As the orchestrated chaos at America’s southern border remains unrelenting, President Obama is doing what he does best: ignoring another crisis in favor of fundraising. And despite that fundraising taking place in Texas, the state hardest hit by the onslaught of illegal alien children, White House Press Secretary Josh Earnest insisted Monday that Obama had no intention of visiting the border. Sen. John Cornyn (R-TX) was incensed. “President Obama needs a wakeup call — and visiting the border and seeing firsthand the severity of this ongoing crisis is that wakeup call,” he said in remarks prepared for airing on Senate floor.
It’s not going to happen, and even Democrats are beginning to get exasperated. On Sunday, Rep. Henry Cuellar (D-TX), whose congressional district sits on the U.S.-Mexican border, accused the White House of being late to the game. “With all due respect to the administration, they’re one step behind. They should have seen this coming a long time ago,” Cuellar told CNN’s Candy Crowley on “State of the Union.”
Actually they did, and not just recently. On January 29, 2014 an ad placed at the FedBizOpps.Gov website was looking to procure escort services for 65,000 Unaccompanied Alien Children (UACs). Contained in the same ad was a far greater indicator of the Obama administration’s ultimate intentions once that crisis developed. Whoever provided the escort services was also expected to transport “these juveniles to Office of Refugee Resettlement (ORR) shelters located throughout the continental United States.” That would be the ORR whose mission is to “provide people in need with critical resources to assist them in becoming integrated members of American society.”
In other the words, the administration was not only anticipating a crisis before one developed, it had seemingly decided that the massive influx of illegals would be categorized as “refugees.” Yesterday the United Nations got into the act, urging the administration to embrace that definition as a means of making thousands of illegals eligible for asylum, rather than sending them home.
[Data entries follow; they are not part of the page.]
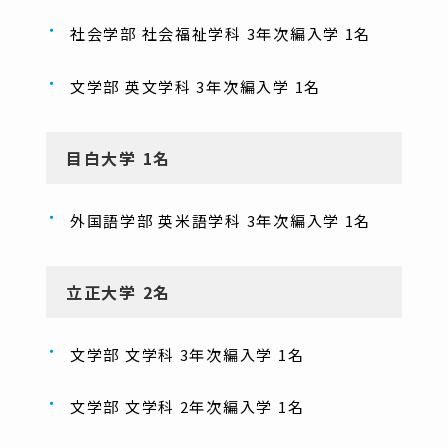
社会学部 社会福祉学科 3年次編入学 1名
文学部 英文学科 3年次編入学 1名
目白大学 1名
外国語学部 英米語学科 3年次編入学 1名
立正大学 2名
文学部 文学科 3年次編入学 1名
文学部 文学科 2年次編入学 1名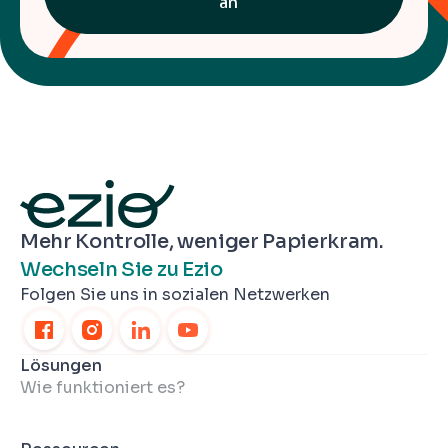
an
Mehr Kontrolle, weniger Papierkram.
Wechseln Sie zu Ezio
Folgen Sie uns in sozialen Netzwerken
Lösungen
Wie funktioniert es?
When asked whether the administration considered the current border assault a refugee crisis, White House spokesman Josh Earnest said it was “a humanitarian situation that requires urgent attention.”
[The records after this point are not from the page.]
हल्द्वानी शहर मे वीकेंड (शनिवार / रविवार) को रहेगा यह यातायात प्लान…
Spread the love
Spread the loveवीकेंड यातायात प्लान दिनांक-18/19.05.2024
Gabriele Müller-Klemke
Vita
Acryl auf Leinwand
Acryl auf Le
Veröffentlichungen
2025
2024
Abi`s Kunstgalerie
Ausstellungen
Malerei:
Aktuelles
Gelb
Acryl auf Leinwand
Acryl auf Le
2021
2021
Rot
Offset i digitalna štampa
Yet urgent attention is exactly what is lacking, and the administration is citing the William Wilberforce Trafficking Victims Protection Reauthorization Act of 2008 as the reason. Enacted by a Democratically-controlled Congress and signed by President Bush, the law offers additional protections to UACs who are not from Canada or Mexico. Those protections include an opportunity to appear at an immigration hearing, consult with an advocate, possibly retain counsel, and receive placement by the Department of Health and Human Services (HHS), which is tasked with placing the child “in the least restrictive setting that is in the best interest of the child.”
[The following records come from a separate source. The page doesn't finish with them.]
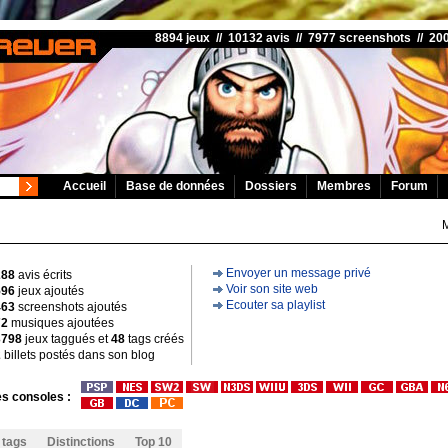
8894 jeux // 10132 avis // 7977 screenshots // 2
Accueil
Base de données
Dossiers
Membres
Forum
Envoyer un message privé
288
avis écrits
Voir son site web
596
jeux ajoutés
Ecouter sa playlist
463
screenshots ajoutés
72
musiques ajoutées
3798
jeux taggués et
48
tags créés
2
billets postés dans son blog
s consoles :
 tags
Distinctions
Top 10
Unfortunately for Obama, another Democrat has challenged his interpretation of the statute. “That law already provides the administration with flexibility to accelerate the judicial process in times of crisis,” said Senator Dianne Feinstein (D-CA) who helped craft the Act. “The administration should use that flexibility to speed up the system while still treating these children humanely, with compassion and respect.”